• DATA UNDER STUDY
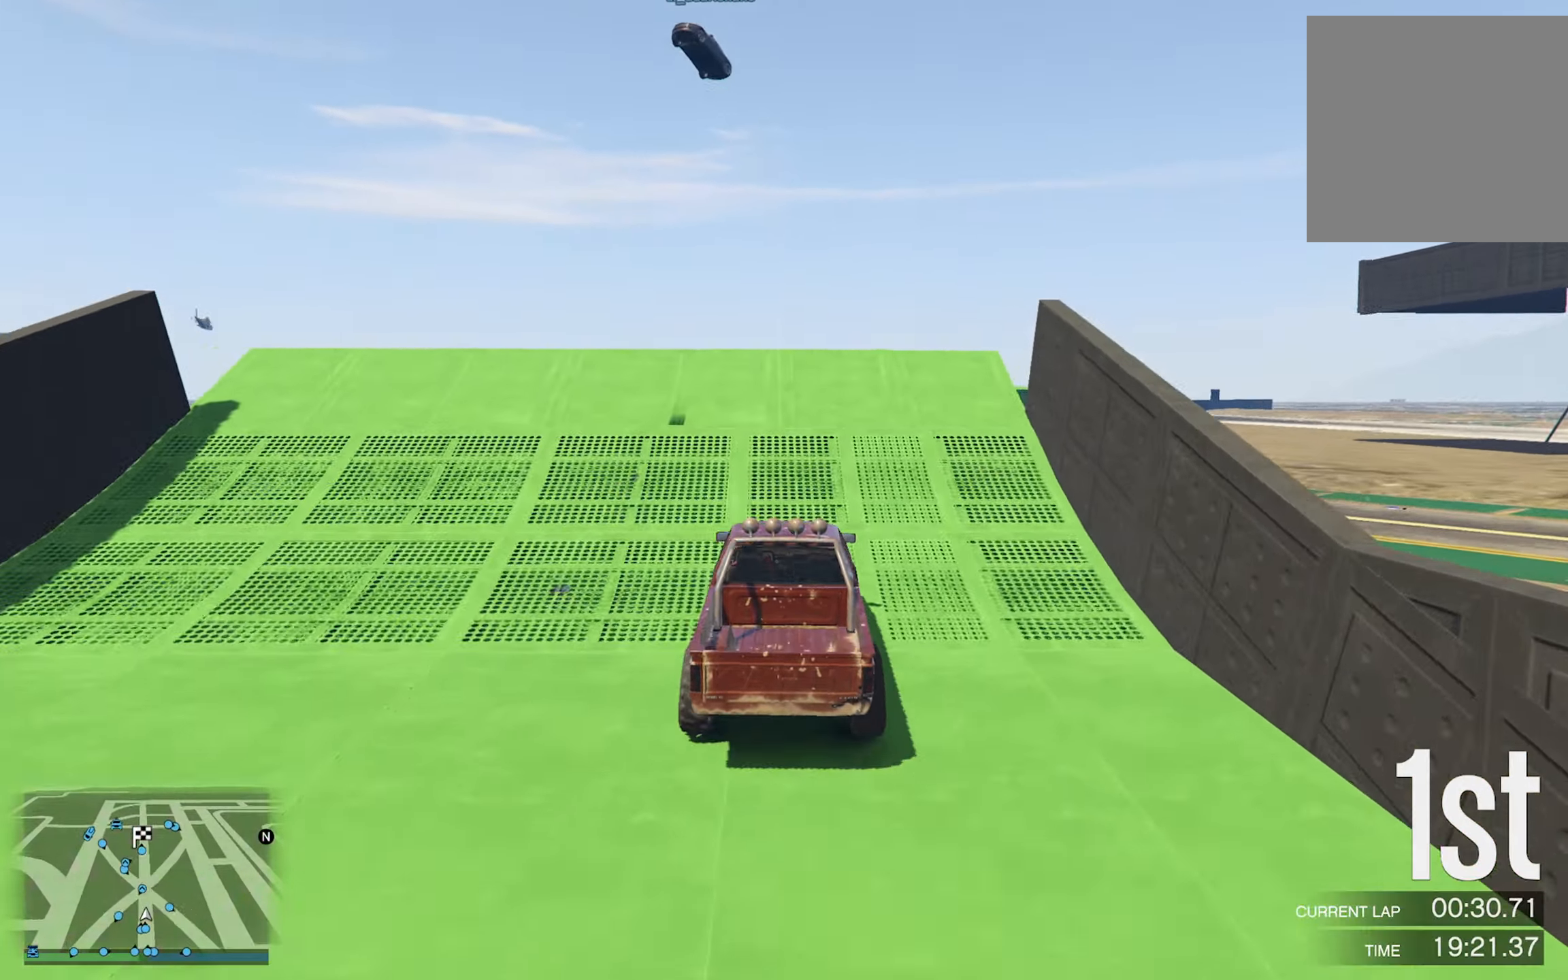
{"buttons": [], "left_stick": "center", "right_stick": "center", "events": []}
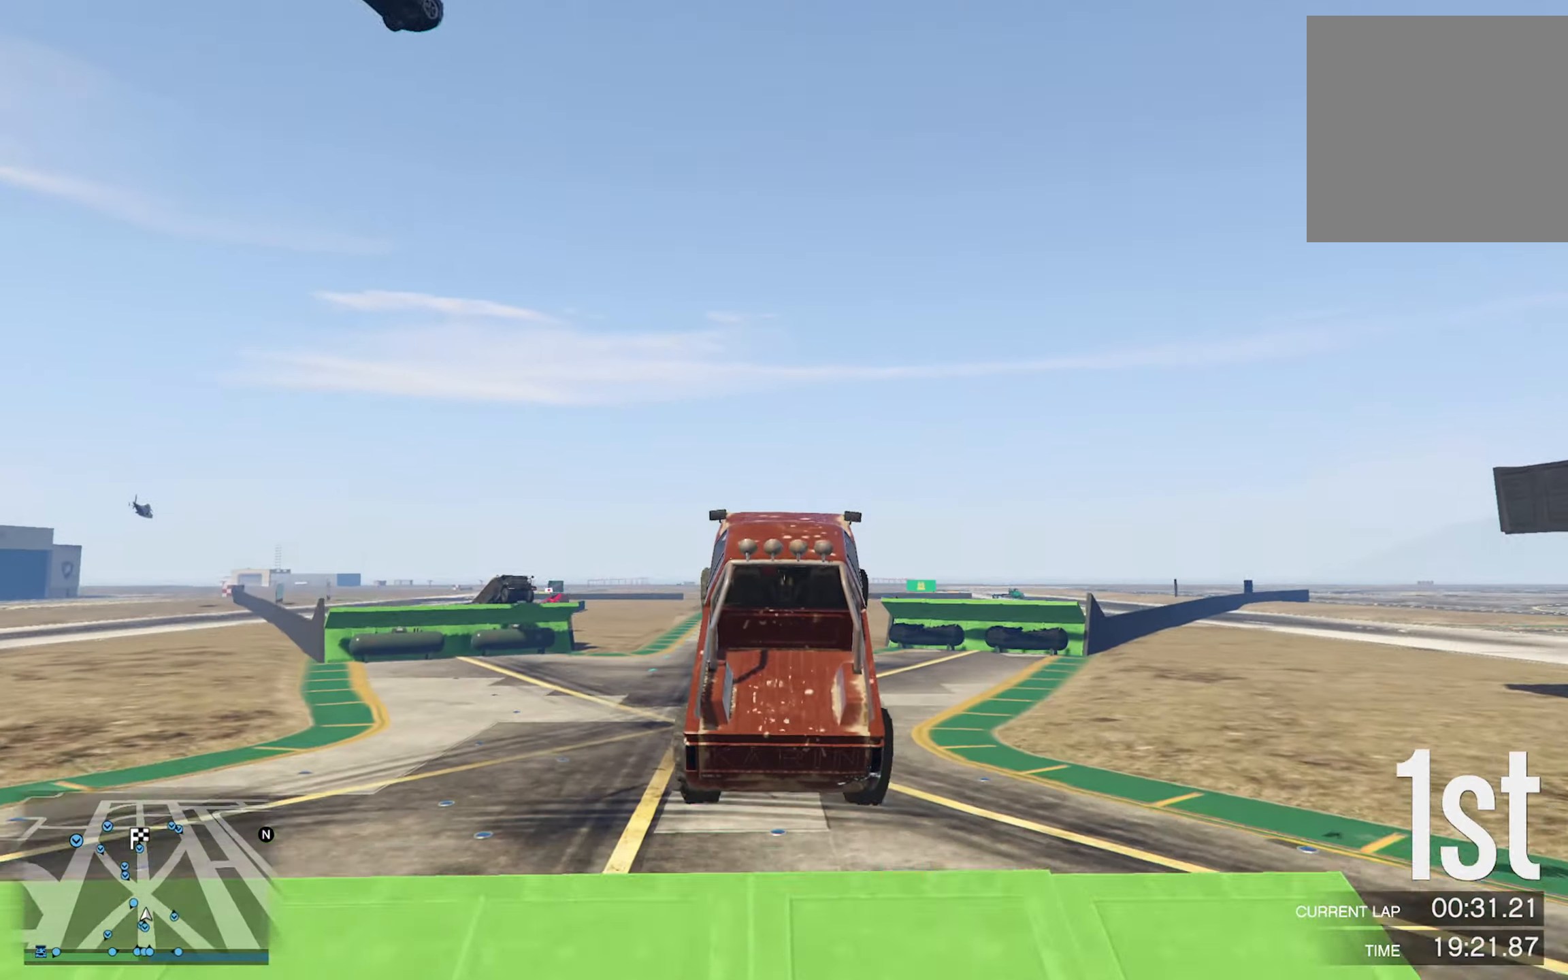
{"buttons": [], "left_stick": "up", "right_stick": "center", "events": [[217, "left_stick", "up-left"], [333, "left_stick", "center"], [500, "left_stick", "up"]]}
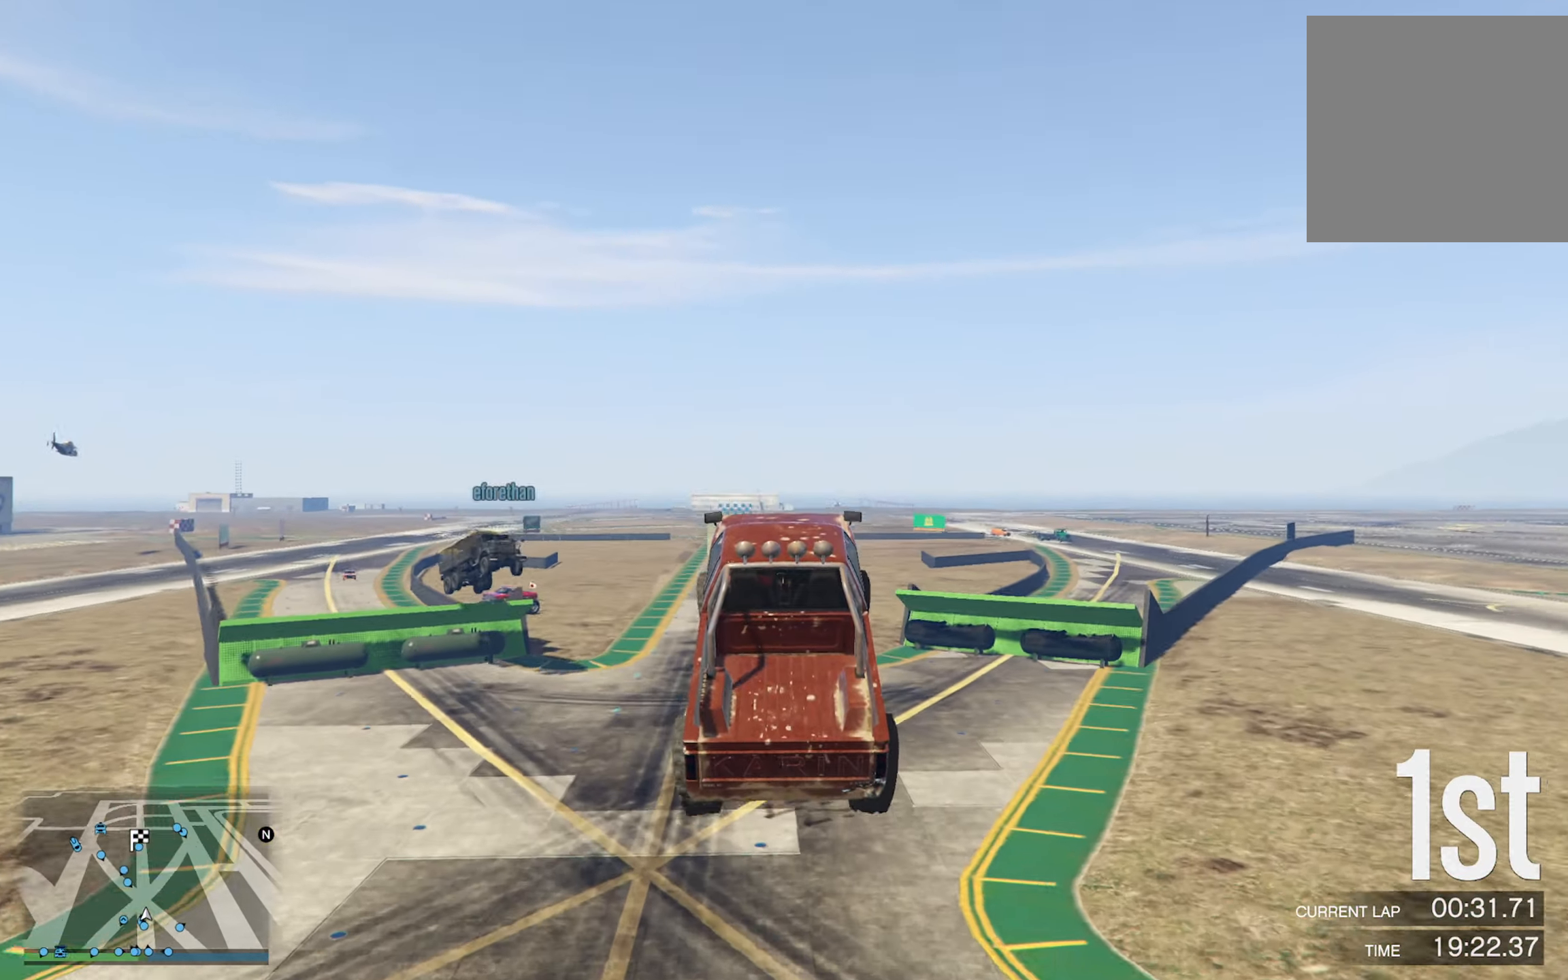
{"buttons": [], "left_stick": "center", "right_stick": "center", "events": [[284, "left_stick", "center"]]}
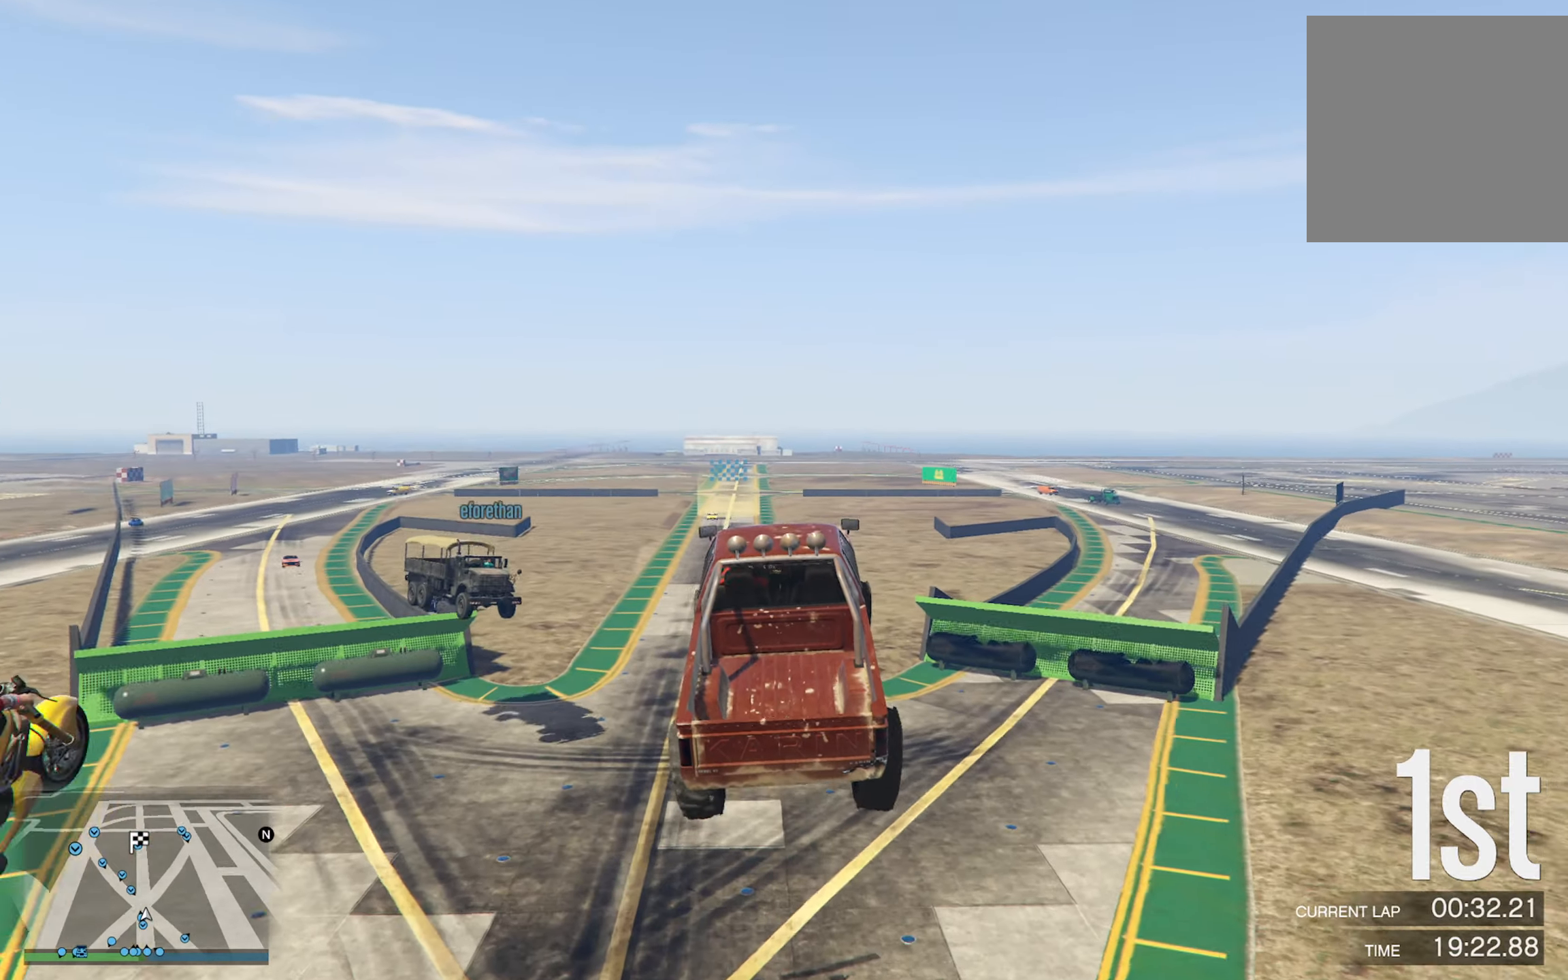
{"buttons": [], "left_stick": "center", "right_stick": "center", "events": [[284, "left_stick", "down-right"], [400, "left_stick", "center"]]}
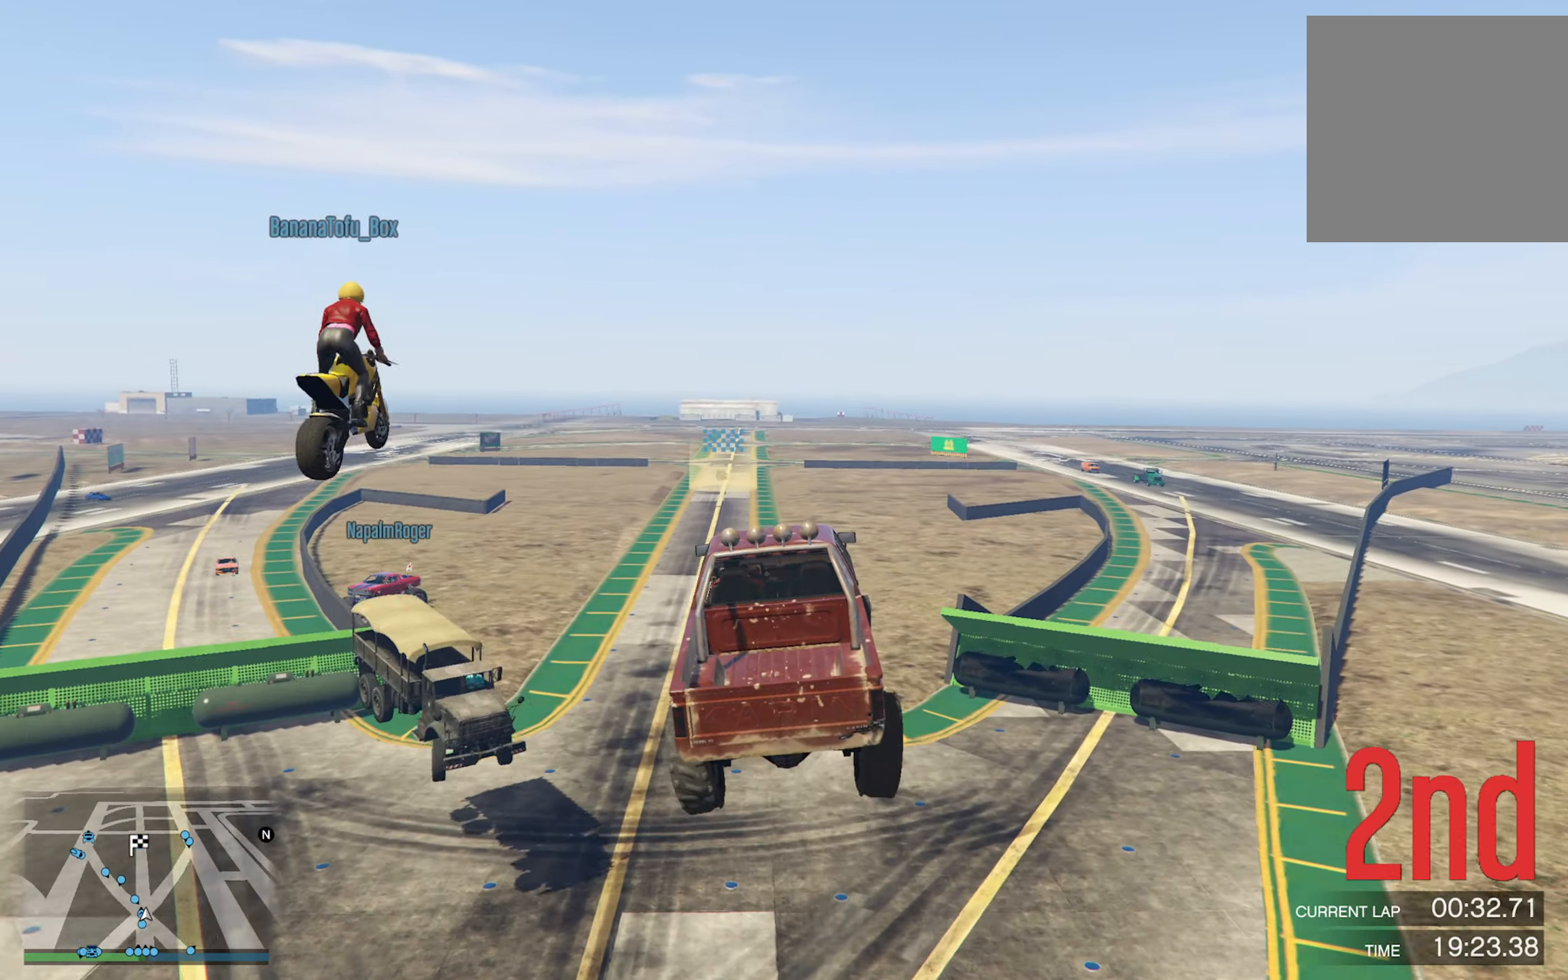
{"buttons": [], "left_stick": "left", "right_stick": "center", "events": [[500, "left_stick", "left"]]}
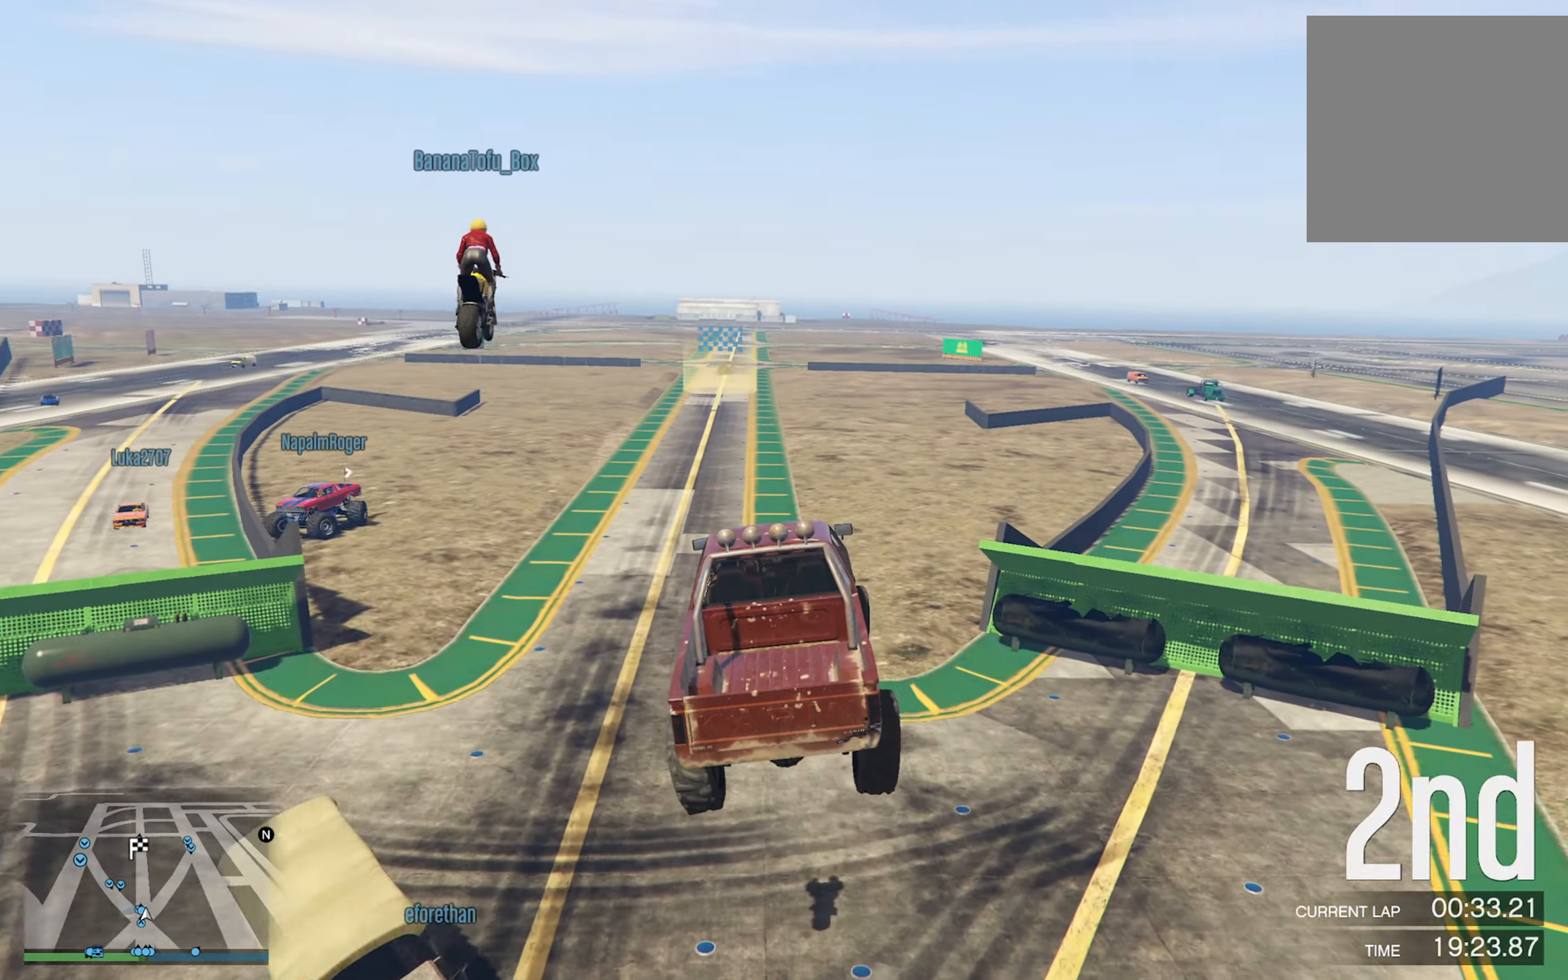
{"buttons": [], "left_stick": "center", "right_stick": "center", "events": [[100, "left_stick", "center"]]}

• WORK TO COMPLETE
Restate the full listing verbatim and drop every picture.

• FINAL ANSWER
{"buttons": [], "left_stick": "center", "right_stick": "center", "events": []}
{"buttons": [], "left_stick": "up", "right_stick": "center", "events": [[217, "left_stick", "up-left"], [333, "left_stick", "center"], [500, "left_stick", "up"]]}
{"buttons": [], "left_stick": "center", "right_stick": "center", "events": [[284, "left_stick", "center"]]}
{"buttons": [], "left_stick": "center", "right_stick": "center", "events": [[284, "left_stick", "down-right"], [400, "left_stick", "center"]]}
{"buttons": [], "left_stick": "left", "right_stick": "center", "events": [[500, "left_stick", "left"]]}
{"buttons": [], "left_stick": "center", "right_stick": "center", "events": [[100, "left_stick", "center"]]}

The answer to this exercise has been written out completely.